C'est l'attente de tous les habitants de la haute vallée de l'Aude, c'est le rôle normal de l'Etat de faire jouer la solidarité nationale pour les territoires en difficulté. (Applaudissements sur les travées socialistes. - M. Jean-Jacques Robert applaudit également.)
M. le président. La parole est à M. le secrétaire d'Etat.
M. Christian Pierret, secrétaire d'Etat à l'industrie. Monsieur le président, messieurs les rapporteurs, mesdames, messieurs les sénateurs, mes premiers mots s'adresseront naturellement aux rapporteurs et aux différents orateurs des groupes qui ont présenté et commenté le projet de budget qui vous est proposé. Je les remercie sincèrement de leur contribution éclairante, même si elle fut parfois un peu polémique. J'apporterai la réponse la plus précise possible à leurs interventions, mais le temps qui m'est imparti et l'heure tardive m'obligeront à répondre à un certain nombre de questions, notamment aux problèmes locaux, par écrit. Je le ferai sérieusement, avec conscience et le plus vite possible.
Ce budget est au service d'une politique claire et déterminée, dédiée à l'efficacité et à la compétitivité de nos entreprises.
Pour s'en tenir aux finalités, et pour synthétiser, je dirai que l'action du Gouvernement dans le domaine dont j'ai la responsabilité vise à promouvoir et à accompagner la modernisation et l'adaptation de nos entreprises industrielles, à conforter l'efficacité de nos services publics et à garantir une énergie sûre et compétitive.
Ces trois points, je voudrais les développer devant vous en répondant à vos questions.
Je considère que notre première responsabilité collective est de permettre à nos entreprises de s'adapter dans les meilleures conditions aux formidables mutations de cette fin de siècle.
Je rappellerai brièvement les mutations qui me paraissent les plus décisives.
Il s'agit tout d'abord de la mondialisation des marchés et de la concurrence, et de l'établissement d'un vaste marché mondial qui élargit extraordinairement le champ d'action des entreprises en termes de débouchés comme en termes de concurrence.
Il s'agit ensuite du passage à l'euro et de l'achèvement du Marché unique européen, qui est un impératif absolu pour la France.
Il s'agit encore de la révolution des nouvelles technologies de l'information et de la communication.
A la fin de ce siècle, l'industrie des technologies de l'information sera devenue la première industrie dans le monde. Les services de communication que sont la télévision, les télécommunications et les services en ligne pourraient devenir, d'ici à quelques années, les premiers postes de consommation des ménages des pays développés, donc des Français. Tous les secteurs de l'économie et de la société sont concernés ; les systèmes de production comme les types de consommation et, à terme, les modes de vie seront directement impliqués.
Enfin, c'est la quatrième mutation, nous devons manifester une préoccupation croissante pour l'environnement.

- [TRAVAIL À FAIRE]
1. Répondez à ces questions sur l'extrait :
(a) Quelle fonction occupe M. Christian Pierret ?
(b) Quelle industrie sera devenue la première dans le monde à la fin du siècle ?
(c) Quelle est la quatrième mutation mentionnée ?
2. Recopiez le passage de l'extrait qui commence par « C'est l'attente de » et se poursuit jusqu'à « le secrétaire d'Etat. », en remplaçant « solidarité nationale » par « solidarité régionale ».
3. Présentez sous forme de liste le paragraphe de l'extrait qui commence par « A la fin de ce siècle », en conservant ses faits essentiels.
Les données qui figurent ensuite n'ont aucun lien avec l'extrait.

- [DONNÉES RÉPERTORIÉES]
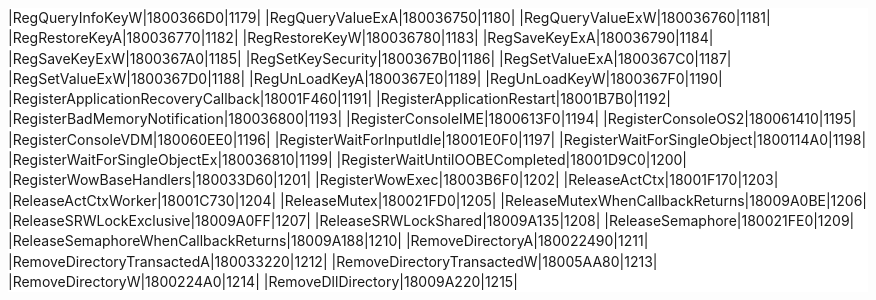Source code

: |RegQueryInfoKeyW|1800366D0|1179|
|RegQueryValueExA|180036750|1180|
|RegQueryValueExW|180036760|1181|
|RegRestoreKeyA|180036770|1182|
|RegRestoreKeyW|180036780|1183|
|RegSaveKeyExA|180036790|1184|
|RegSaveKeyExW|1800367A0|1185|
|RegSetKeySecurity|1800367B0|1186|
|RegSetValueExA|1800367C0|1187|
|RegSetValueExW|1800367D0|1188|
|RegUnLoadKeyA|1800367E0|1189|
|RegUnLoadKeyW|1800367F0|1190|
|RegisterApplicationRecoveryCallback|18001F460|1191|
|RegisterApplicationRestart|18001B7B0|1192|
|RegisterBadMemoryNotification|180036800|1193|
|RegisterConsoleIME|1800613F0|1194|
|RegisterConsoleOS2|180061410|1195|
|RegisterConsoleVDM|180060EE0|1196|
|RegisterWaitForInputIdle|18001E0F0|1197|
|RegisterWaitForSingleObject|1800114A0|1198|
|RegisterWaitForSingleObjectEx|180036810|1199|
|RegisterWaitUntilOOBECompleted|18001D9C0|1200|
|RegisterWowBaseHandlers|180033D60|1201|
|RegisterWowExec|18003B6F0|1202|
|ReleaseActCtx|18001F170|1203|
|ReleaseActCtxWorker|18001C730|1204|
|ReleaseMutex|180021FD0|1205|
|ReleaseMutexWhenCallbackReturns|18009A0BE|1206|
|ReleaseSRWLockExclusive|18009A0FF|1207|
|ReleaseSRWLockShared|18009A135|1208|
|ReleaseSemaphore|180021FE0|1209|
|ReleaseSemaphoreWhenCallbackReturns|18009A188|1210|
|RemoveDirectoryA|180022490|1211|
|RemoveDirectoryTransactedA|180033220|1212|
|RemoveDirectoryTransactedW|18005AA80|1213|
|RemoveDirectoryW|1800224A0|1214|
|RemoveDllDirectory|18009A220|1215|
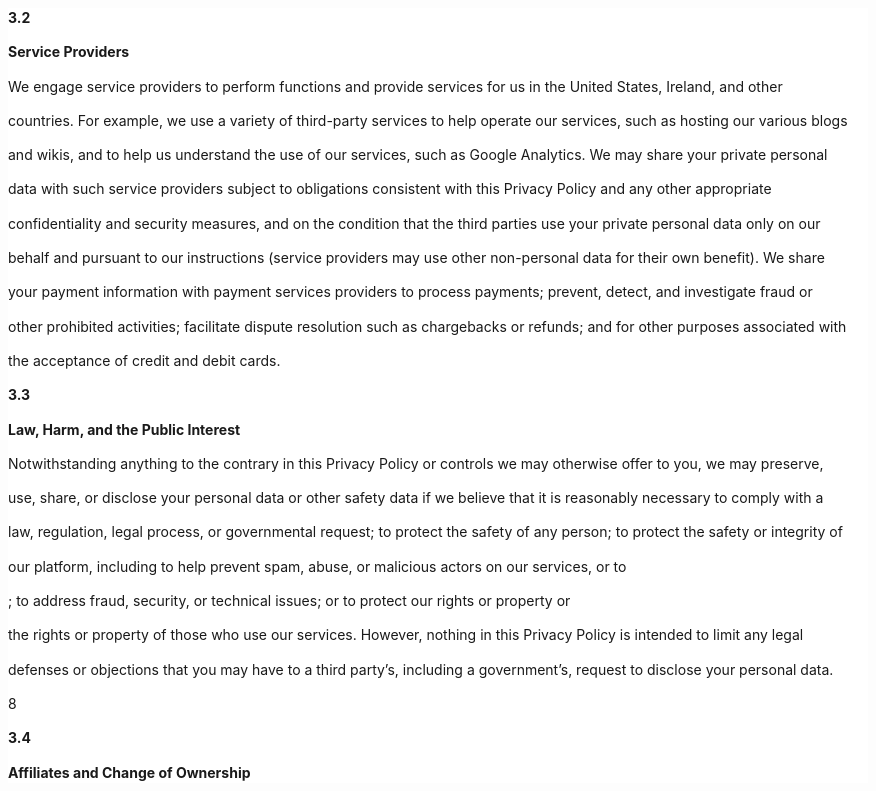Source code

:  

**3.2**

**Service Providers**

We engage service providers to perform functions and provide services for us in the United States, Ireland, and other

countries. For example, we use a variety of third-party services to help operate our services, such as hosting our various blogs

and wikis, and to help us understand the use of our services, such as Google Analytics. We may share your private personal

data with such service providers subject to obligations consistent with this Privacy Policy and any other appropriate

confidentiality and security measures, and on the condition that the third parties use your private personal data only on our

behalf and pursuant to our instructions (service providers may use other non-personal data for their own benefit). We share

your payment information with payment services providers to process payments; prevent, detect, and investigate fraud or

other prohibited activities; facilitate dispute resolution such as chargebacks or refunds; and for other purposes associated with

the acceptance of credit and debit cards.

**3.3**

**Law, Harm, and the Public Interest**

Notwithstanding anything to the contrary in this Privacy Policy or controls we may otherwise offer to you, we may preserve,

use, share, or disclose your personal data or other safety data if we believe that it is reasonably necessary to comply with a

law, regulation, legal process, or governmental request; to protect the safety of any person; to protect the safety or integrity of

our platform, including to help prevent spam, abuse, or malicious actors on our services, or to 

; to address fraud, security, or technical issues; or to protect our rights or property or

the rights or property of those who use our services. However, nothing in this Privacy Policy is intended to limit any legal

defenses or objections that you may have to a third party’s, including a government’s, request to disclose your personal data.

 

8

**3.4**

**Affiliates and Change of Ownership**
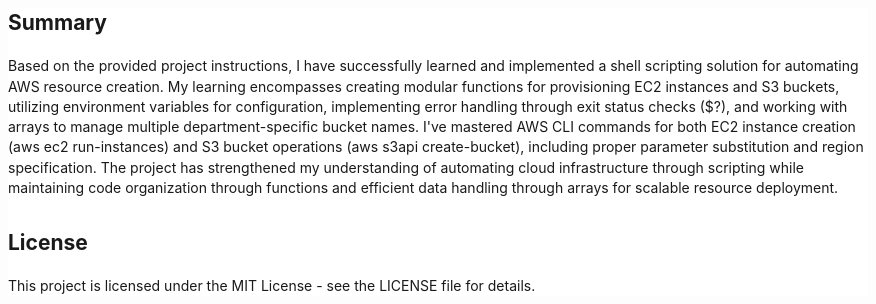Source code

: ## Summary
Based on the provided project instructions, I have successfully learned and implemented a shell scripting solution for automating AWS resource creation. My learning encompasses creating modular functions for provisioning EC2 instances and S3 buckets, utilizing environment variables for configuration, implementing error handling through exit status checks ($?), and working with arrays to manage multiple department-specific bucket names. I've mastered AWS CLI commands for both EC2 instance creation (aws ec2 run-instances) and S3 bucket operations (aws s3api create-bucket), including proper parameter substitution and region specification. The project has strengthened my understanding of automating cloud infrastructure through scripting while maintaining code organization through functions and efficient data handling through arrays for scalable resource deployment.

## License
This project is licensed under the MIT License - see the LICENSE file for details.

- [RÉPONSES PROPOSÉES]
1.
(a) Il est secrétaire d'Etat à l'industrie.
(b) L'industrie des technologies de l'information.
(c) Une préoccupation croissante pour l'environnement.

2.
C'est l'attente de tous les habitants de la haute vallée de l'Aude, c'est le rôle normal de l'Etat de faire jouer la solidarité régionale pour les territoires en difficulté. (Applaudissements sur les travées socialistes. - M. Jean-Jacques Robert applaudit également.)
M. le président. La parole est à M. le secrétaire d'Etat.

3.
- À la fin du siècle, l'industrie des technologies de l'information sera la première industrie mondiale.
- D'ici à quelques années, la télévision, les télécommunications et les services en ligne pourraient devenir les premiers postes de consommation des ménages des pays développés, donc des Français.
- Tous les secteurs de l'économie et de la société sont concernés.
- Les systèmes de production, les types de consommation et, à terme, les modes de vie seront directement impliqués.